I make my way slowly downstairs and grab some breakfast, before sitting down in front of the TV and scrolling through Netflix. Olivia jumps up next to me and demands to be pet, which is incredibly cute. I scratch her while watching random things on TV, pretty much for most of the day. 

At around 6 pm I find myself incredibly bored so I pick up my phone and start scrolling. It's such a bad idea but I do it anyway, trying my best to just find fan posts and news. Unfortunately things take a very dark turn when I see a picture of Joe, sitting awfully close to a female co-star with his arm around her shoulders. I stare at the picture for a while, processing what it shows. The rational part of my brain, albeit very small, is telling me that it's just a friendly photo, no need to get upset. Unfortunately for me though, my emotions and anxieties were already running so high that seeing this photo set me off. I can't believe this. Maybe Joe doesn't care about me in the way I thought he did. Maybe he was leading me on. Maybe he is just like the others. These thoughts spiral around my head in an endless loop and I find myself hyperventilating. I pace the living room, tears pouring out of my cheeks. Suddenly I stop. I've got to get out of here. I rush upstairs and begin packing my backs, praying that I can get out of here before he even knows I've left. I throw stuff in, not caring if anything's organised. I quickly call my driver who says he can be there within the hour. Perfect, and hour to pack up all my stuff, and leave. Before I can actually get hurt. 

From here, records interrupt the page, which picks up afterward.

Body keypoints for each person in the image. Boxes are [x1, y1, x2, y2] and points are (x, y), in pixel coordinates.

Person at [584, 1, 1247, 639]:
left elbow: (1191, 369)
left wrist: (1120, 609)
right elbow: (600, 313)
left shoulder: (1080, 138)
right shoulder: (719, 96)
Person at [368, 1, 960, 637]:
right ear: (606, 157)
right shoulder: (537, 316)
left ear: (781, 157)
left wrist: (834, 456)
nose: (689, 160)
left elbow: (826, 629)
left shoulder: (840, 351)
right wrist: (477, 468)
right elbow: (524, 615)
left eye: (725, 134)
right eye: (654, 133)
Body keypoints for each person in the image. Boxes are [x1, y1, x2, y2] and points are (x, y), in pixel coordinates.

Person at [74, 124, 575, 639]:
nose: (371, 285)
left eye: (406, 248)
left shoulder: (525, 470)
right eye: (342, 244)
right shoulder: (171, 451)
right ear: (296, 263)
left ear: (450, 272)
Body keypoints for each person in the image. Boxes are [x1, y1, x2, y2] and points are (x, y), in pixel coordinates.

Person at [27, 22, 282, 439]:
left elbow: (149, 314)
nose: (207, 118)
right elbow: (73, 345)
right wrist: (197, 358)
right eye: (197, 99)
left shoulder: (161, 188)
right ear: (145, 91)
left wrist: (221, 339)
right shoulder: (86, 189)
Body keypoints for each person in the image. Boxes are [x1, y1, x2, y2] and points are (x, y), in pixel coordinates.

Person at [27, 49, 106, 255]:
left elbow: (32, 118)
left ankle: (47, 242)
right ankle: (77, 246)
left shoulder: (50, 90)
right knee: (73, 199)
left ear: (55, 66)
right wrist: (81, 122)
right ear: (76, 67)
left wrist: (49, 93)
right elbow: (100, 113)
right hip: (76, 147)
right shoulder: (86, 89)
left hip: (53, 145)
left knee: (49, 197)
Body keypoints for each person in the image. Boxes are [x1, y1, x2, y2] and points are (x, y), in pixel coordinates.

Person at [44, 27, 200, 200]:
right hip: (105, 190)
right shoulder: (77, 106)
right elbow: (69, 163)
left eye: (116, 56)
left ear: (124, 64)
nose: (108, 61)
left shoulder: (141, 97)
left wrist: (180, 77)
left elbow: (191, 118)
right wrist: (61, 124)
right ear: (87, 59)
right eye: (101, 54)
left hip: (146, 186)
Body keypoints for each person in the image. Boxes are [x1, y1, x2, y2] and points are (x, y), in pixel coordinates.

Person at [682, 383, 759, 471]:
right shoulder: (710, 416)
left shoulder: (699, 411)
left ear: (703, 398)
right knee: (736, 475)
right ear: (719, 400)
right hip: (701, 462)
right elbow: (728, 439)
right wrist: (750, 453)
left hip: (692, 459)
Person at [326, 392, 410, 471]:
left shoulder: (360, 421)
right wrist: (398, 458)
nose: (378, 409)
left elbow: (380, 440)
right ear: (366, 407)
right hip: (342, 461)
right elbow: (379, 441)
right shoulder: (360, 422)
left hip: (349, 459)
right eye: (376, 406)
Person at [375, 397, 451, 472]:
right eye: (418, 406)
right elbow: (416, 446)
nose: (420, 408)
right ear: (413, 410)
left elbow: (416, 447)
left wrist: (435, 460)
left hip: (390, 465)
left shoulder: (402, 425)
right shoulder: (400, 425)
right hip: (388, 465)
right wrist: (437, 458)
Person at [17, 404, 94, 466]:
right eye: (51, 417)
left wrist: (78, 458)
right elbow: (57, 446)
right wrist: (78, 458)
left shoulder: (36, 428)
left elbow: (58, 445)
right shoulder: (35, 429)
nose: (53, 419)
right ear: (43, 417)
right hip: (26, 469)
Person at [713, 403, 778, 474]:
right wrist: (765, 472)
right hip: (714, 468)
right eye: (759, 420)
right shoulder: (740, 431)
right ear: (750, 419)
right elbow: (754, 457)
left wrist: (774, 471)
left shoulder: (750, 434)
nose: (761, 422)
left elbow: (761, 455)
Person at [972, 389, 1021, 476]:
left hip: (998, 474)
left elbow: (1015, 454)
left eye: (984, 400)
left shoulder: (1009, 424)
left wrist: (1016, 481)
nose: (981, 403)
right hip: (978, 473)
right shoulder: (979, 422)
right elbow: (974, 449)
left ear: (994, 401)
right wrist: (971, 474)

Half an hour later, my bags are packed and Olivia and Meredith are in their travel crates. They hate it but it's the only way they're coming with me. I sit down on the couch and place my head in my hands. I really thought he was different, I really thought he cared. This is for the best, this way, I won't get hurt by him any more than I already am. This way he can carry on living his life. My tears have stopped and I'm left feeling empty inside. 

Once my driver buzzes that he's in the garage, I let in my security who help me lug all my stuff into the car. I place the cats on the seat next to me and buckle in, resting my head on the window, staring out of the tinted glass. I let myself breathe a sigh of relief knowing that no one can see me from the outside. As  feel the car begin to move and the garage doors open, I feel tears sliding down my cheek again. I keep trying to remind myself that this is for the best, that he was leading me on, that it wasn't worth the heartbreak that was inevitable later on. I've told the driver to take me to the airport. I'm just going to go to Nashville, I can lay low there for a while and be with my family. I should've gone there in the first place. The silent tears are flowing freely down my cheeks, I don't make any effort to stop them. What's the point?

15 minutes into the drive, I feel my phone vibrating in my lap. I lift it up and look at the caller ID. Joe. I squeeze my eyes shut and let it ring out. He calls again, and again, and again. He must know I'm gone. Eventually he gives up calling and starts texting me.

J - Taylor?

J - Where are you?

J - Why is all your stuff and the cats gone?